Breaking the mold of using immediately identifiable music, the Democrats reached deep into their bag of tricks and pulled out a nearly forgotten instrumental, the theme from the musical hit “Camelot,” to accompany Kennedy Schlossberg to the stage. Sure, there’s the fact that the selection immediately conjures up a world of brave deeds and gallant adventure. But really—why, of all things, “Camelot”? A very close look at the facts reveals what could become a staple of the White House in years to come.

Fact one: During the time in which “Camelot” is set, rulers were chosen by the principles of primogeniture. If you were the king’s son, then you would become the king when he died.

Fact two: Kennedy Schlossberg comes from a family whose progeny consists mainly of politicians or politically-associated professionals.

Fact three: In her speech Kennedy Schlossberg said all of the following [italics added]: “When my father and mother were first getting to know each other, two of the helpful matchmakers were Al Gore’s parents, Albert and Pauline”; “It is up to each and every single one of us to… work as hard as we can to… createideals”; and “If we want… the freedoms in the Constitution and the Bill of Rights, including the right… to make our own reproductive decisions, then it is up to us.”

Fact four: We have a theme here: breeding, and the use of breeding to create these so-called ideals. Kennedy Schlossberg may denote these people “matchmakers,” a rather quaint, old-fashioned, and harmless term, but there are a lot of other, sicker words that come to mind, too.
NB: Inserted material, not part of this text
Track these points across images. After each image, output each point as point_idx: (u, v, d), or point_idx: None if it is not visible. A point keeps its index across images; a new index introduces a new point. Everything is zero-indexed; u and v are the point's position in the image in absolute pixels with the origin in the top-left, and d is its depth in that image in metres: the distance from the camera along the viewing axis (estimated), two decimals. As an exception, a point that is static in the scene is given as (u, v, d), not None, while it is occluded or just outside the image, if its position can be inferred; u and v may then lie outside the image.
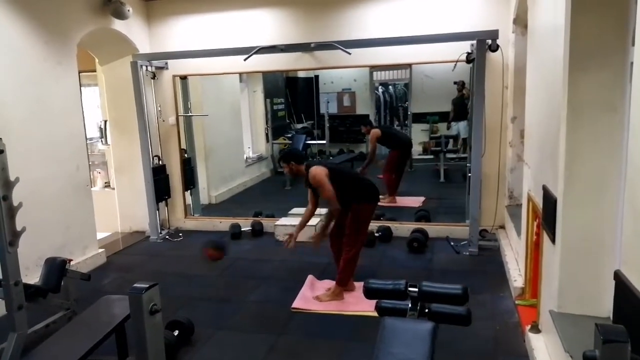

Fact five: Recall the 2000 Westminster Dog Show. Who was the winner in the Best of Breed category? Do you know? It was a Maltese named Omen—that’s right, Omen—one of several entrants from a breeding conglomerate known as none other than Camelot Maltese. That’s right, Camelot. We will have our own “omen” on our hands if Al Gore is elected president, especially when the matchmakers make the new presidential pet a certain extremely well-bred Maltese puppy.